この試験は「定番テーマ」が形を変えて何度も出題される傾向が強く、過去問を押さえることが合格への最短ルートと言えます。
問題=答え|暗記用ワンフレーズ
ヴァイオリンの弦の本数=4本
※ビオラ/チェロも基本は4弦仲間
対話講義(Q&A)|ヴァイオリンはなぜ4弦なのか?
タカミックス
先生、この問題では弦の数を聞かれているのですが、ヴァイオリンにもギターのように多弦のものがあったりするのですか?
サウンド先生
OK、まず試験的には「一般的なヴァイオリン=4弦」と即答できればOK!
タカミックス
ヴァイオリンは4弦なんですね。そのヴァイオリンのチューニングはどうなっているのですか?
サウンド先生
ヴァイオリンは通常、完全5度間隔でG–D–A–Eと4本の弦が並ぶように設計されている。
4本にしておくことで、音域のカバー範囲、ポジション移動のしやすさ、運指の複雑さと演奏性のバランスが、ちょうど良くまとまるように作られているんだ。
タカミックス
なるほど……
ちなみに問題文にあったような3弦ヴァイオリン、5弦や6弦ヴァイオリンもあるのですか?
サウンド先生
ヴァイオリンが成立し始めた最初期(16世紀前半)には、3弦ヴァイオリンは確かにあった。
そして5弦や6弦ヴァイオリンも存在はするけれど、あれは4弦ヴァイオリンのバリエーションであって、オーケストラやクラシックの標準からは外れた存在なんだ。
試験で聞かれているのは、あくまで「一般的なヴァイオリン」に張られている弦の本数だから、迷わず4本を選べばいい。
タカミックス
なるほど、「特殊仕様じゃなくて、標準的なクラシック用ヴァイオリン」を前提にしているわけですね。
そう考えると、ビオラやチェロも4本ですよね?
サウンド先生
そうそう。擦弦楽器の代表的なラインナップで考えると、ヴァイオリン/ビオラ/チェロ、そしてコントラバスも基本4弦という整理になる。だから今回の問題文の「擦弦楽器の代表的な存在」としてヴァイオリンを出題している、というわけだね。
タカミックス
了解です。
試験的には「一般的なヴァイオリン=4弦」と覚えます。
詳しい解説
一問ずつ正解を覚えることも大事ですが、「なぜその選択肢を選ぶのか」という筋道を理解しておくと、別パターンの問題にも強くなります。
ここからは、対話講義で掴んだイメージを“用語と仕組み”で裏付けるパートとして、基礎は押さえた前提で少し技術寄りに整理していきましょう。
結論の整理
2025年 ステップⅣ 第1問の正解
4本
一言まとめ
一般的なヴァイオリンは、完全5度チューニングの4弦構成(G–D–A–E)が標準
なぜその答えになるのか(メカニズム)
この問題は、「一般的なヴァイオリンに張られている弦の本数」をシンプルに問うものです。
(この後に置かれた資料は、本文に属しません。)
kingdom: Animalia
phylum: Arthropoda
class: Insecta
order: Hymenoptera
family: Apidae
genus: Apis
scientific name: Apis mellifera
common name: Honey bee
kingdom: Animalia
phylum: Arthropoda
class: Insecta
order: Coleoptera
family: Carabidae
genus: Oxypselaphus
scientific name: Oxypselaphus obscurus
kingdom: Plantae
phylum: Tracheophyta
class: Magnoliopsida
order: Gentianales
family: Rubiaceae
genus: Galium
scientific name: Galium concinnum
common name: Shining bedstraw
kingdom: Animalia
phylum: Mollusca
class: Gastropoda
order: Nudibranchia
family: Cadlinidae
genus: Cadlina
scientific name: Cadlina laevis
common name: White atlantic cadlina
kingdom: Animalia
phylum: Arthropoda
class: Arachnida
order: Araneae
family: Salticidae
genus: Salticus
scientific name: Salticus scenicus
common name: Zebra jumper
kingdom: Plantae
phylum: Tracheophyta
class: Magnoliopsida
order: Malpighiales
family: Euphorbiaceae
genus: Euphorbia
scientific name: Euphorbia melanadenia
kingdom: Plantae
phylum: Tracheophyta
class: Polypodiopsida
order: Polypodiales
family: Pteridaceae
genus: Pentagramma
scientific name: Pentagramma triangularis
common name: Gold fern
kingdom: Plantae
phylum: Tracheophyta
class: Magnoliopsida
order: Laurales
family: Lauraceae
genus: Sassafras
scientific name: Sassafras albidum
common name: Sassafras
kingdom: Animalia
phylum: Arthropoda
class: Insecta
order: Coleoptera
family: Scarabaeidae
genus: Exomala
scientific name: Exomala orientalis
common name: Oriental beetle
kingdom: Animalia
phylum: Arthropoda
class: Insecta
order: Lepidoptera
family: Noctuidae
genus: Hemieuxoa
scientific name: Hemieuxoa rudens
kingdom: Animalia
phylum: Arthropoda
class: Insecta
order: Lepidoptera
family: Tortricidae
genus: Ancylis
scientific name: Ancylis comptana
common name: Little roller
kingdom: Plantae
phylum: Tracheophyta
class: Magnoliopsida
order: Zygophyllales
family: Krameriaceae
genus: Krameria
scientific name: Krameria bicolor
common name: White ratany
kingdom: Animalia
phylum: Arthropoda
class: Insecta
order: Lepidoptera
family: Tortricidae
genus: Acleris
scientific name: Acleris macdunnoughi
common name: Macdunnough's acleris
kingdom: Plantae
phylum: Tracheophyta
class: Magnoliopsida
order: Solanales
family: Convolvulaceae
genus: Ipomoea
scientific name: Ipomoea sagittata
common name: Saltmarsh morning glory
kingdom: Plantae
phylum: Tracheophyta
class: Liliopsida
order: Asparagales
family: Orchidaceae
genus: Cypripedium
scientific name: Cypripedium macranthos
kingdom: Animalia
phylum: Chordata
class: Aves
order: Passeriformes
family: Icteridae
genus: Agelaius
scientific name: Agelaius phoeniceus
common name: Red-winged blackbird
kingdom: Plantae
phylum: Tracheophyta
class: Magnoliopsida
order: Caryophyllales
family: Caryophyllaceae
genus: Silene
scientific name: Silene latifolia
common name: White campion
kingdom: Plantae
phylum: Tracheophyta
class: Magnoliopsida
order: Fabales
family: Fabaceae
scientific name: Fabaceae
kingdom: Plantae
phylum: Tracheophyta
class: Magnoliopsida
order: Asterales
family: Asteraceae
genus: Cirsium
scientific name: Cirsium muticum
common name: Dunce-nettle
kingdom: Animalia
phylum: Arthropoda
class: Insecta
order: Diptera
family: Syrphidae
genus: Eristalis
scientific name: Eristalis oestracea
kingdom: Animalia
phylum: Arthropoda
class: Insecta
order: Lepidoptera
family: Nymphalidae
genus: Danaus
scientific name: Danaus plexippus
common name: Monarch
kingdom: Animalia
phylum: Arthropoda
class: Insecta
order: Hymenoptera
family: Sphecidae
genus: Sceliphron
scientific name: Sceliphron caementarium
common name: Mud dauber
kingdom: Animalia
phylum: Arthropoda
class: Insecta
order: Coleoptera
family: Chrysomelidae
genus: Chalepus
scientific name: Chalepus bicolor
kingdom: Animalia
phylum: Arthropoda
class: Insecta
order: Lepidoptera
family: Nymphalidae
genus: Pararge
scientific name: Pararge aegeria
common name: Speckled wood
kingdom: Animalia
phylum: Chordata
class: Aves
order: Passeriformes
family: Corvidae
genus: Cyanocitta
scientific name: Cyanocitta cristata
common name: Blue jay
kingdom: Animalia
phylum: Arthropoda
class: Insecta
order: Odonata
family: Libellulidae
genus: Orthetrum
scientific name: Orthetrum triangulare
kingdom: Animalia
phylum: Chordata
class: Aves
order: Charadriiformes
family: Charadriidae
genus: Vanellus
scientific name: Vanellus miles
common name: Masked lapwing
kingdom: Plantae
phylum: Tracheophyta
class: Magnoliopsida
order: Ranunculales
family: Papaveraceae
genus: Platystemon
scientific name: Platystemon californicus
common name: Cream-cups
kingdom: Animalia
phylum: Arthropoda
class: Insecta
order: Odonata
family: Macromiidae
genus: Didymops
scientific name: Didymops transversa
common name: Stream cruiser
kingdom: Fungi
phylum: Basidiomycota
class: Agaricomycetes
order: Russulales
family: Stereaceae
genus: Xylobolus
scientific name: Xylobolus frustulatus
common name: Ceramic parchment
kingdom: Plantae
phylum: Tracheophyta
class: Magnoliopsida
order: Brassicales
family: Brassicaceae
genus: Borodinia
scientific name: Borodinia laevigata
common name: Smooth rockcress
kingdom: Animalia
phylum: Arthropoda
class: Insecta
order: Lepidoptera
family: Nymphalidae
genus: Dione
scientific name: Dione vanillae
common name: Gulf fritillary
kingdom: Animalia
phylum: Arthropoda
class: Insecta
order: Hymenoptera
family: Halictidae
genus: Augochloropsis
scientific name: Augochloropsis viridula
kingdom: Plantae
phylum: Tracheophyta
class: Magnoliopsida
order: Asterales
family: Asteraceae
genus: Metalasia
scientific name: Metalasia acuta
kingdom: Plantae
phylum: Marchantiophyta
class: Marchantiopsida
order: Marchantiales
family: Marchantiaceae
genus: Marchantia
擦弦楽器の代表として頻出のヴァイオリンは、通常4本の弦を持ち、G–D–A–Eと完全5度でチューニングされます。
ヴァイオリンの4弦構成は、音域と演奏性のバランスから生まれた設計です。
1本ごとに完全5度でチューニングすることで、低音側のG弦から高音側のE弦まで、比較的少ない弦数で広い音域をカバーできます。それでいて、運指は人間の左手で無理なく押さえられる範囲に収まり、ポジション移動も現実的な負荷に抑えられています。
もし弦の本数が3本しかなければ、同じ音域をカバーしようとすると、各弦の音程差を広げる必要が出てきて、演奏上かなり無理のある設計になります。逆に弦を5本以上に増やすと、音域は広がるもののネックの幅が広がり、左手のポジションやコードフォームが複雑になりすぎてしまいます。
結果として、
- 4弦
- 完全5度チューニング
- G–D–A–Eという音域バランス
という組み合わせが、表現力と演奏性の両面から理想的な落としどころとして定着し、クラシック音楽における標準的なヴァイオリンの仕様となっています。
他の選択肢が誤り(または優先度が低い)理由
- 3本
現代の標準的なヴァイオリンとしては存在しません。3弦構成の擦弦楽器は歴史的にはいくつか存在しますが、問題文は「一般的なヴァイオリン」を前提としており、クラシックの実務・教育現場でも3弦ヴァイオリンは扱われません。
- 5本
5弦ヴァイオリンという楽器は存在しますが、あくまで4弦ヴァイオリンのバリエーションとなります。試験で問われる「代表的な存在」としてのヴァイオリンは4弦が前提なので、ここでの正解にはなりません。
- 6本
同じく6弦ヴァイオリンも存在しますが、これも4弦ヴァイオリンのバリエーションとなります。
実務・DTMへの応用
DTMでは弦楽器の表現が難しい音となっています。これは、実在の楽器の制約が音の説得力に直結するからです。
それでもヴァイオリンは基本4弦(G–D–A–E)なので、打ち込みでもこの音域と運指の前提を外さないだけで不自然さが減ります。
まずは“4弦の楽器として成立するフレーズか?”を基準にチェックすると、弦っぽさが安定します。